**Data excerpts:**
<<<<
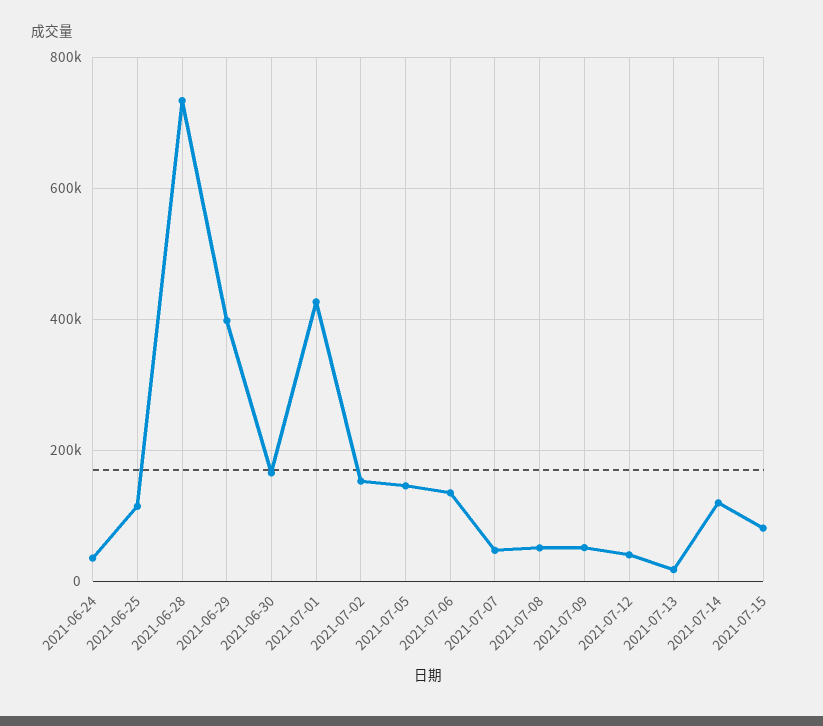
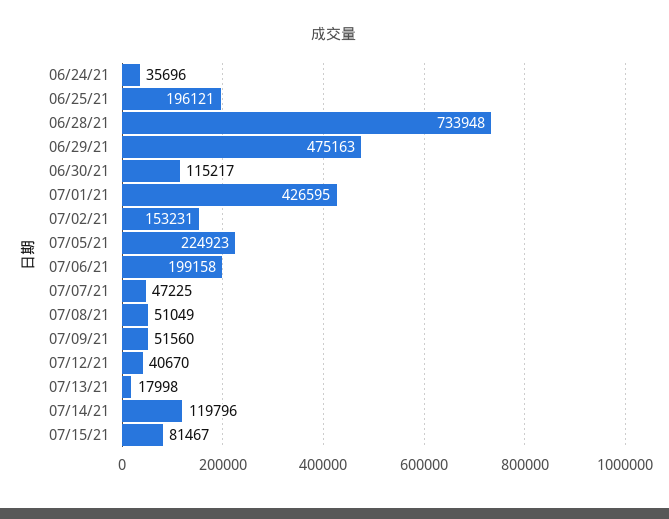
  {
    "2021-06-24": 35696,
-   "2021-06-25": 120000,
+   "2021-06-25": 196121,
    "2021-06-28": 733948,
-   "2021-06-29": 400000,
+   "2021-06-29": 475163,
-   "2021-06-30": 160000,
+   "2021-06-30": 115217,
    "2021-07-01": 426595,
    "2021-07-02": 153231,
-   "2021-07-05": 140000,
+   "2021-07-05": 224923,
-   "2021-07-06": 140000,
+   "2021-07-06": 199158,
    "2021-07-07": 47225,
    "2021-07-08": 51049,
    "2021-07-09": 51560,
    "2021-07-12": 40670,
    "2021-07-13": 17998,
    "2021-07-14": 119796,
    "2021-07-15": 81467
  }

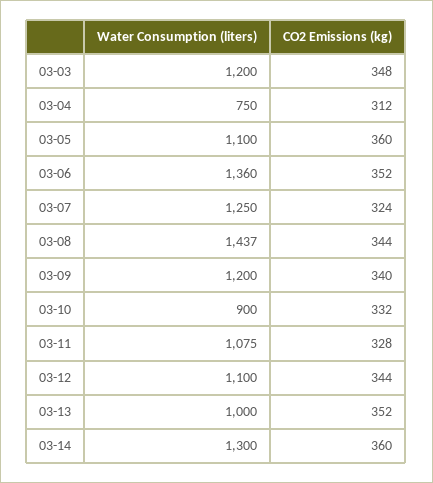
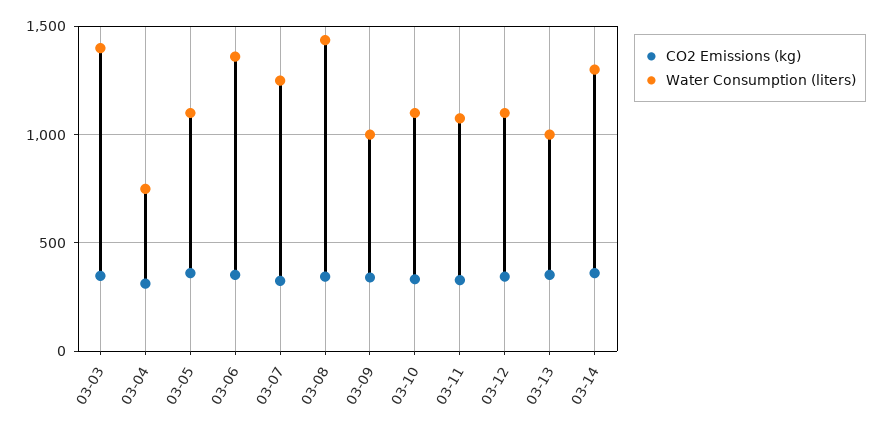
  {
    "Water Consumption (liters)": {
-     "03-03": 1200,
+     "03-03": 1400,
      "03-04": 750,
      "03-05": 1100,
      "03-06": 1360,
      "03-07": 1250,
      "03-08": 1437,
-     "03-09": 1200,
+     "03-09": 1000,
-     "03-10": 900,
+     "03-10": 1100,
      "03-11": 1075,
      "03-12": 1100,
      "03-13": 1000,
      "03-14": 1300
    },
    "CO2 Emissions (kg)": {
      "03-03": 348,
      "03-04": 312,
      "03-05": 360,
      "03-06": 352,
      "03-07": 324,
      "03-08": 344,
      "03-09": 340,
      "03-10": 332,
      "03-11": 328,
      "03-12": 344,
      "03-13": 352,
      "03-14": 360
    }
  }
>>>>
**TASK TO CARRY OUT:** All of the entries must be reproduced exactly, apart from the pictures, which are to be dropped.

**SOLUTION TO THIS PROBLEM:**
  {
    "2021-06-24": 35696,
-   "2021-06-25": 120000,
+   "2021-06-25": 196121,
    "2021-06-28": 733948,
-   "2021-06-29": 400000,
+   "2021-06-29": 475163,
-   "2021-06-30": 160000,
+   "2021-06-30": 115217,
    "2021-07-01": 426595,
    "2021-07-02": 153231,
-   "2021-07-05": 140000,
+   "2021-07-05": 224923,
-   "2021-07-06": 140000,
+   "2021-07-06": 199158,
    "2021-07-07": 47225,
    "2021-07-08": 51049,
    "2021-07-09": 51560,
    "2021-07-12": 40670,
    "2021-07-13": 17998,
    "2021-07-14": 119796,
    "2021-07-15": 81467
  }

  {
    "Water Consumption (liters)": {
-     "03-03": 1200,
+     "03-03": 1400,
      "03-04": 750,
      "03-05": 1100,
      "03-06": 1360,
      "03-07": 1250,
      "03-08": 1437,
-     "03-09": 1200,
+     "03-09": 1000,
-     "03-10": 900,
+     "03-10": 1100,
      "03-11": 1075,
      "03-12": 1100,
      "03-13": 1000,
      "03-14": 1300
    },
    "CO2 Emissions (kg)": {
      "03-03": 348,
      "03-04": 312,
      "03-05": 360,
      "03-06": 352,
      "03-07": 324,
      "03-08": 344,
      "03-09": 340,
      "03-10": 332,
      "03-11": 328,
      "03-12": 344,
      "03-13": 352,
      "03-14": 360
    }
  }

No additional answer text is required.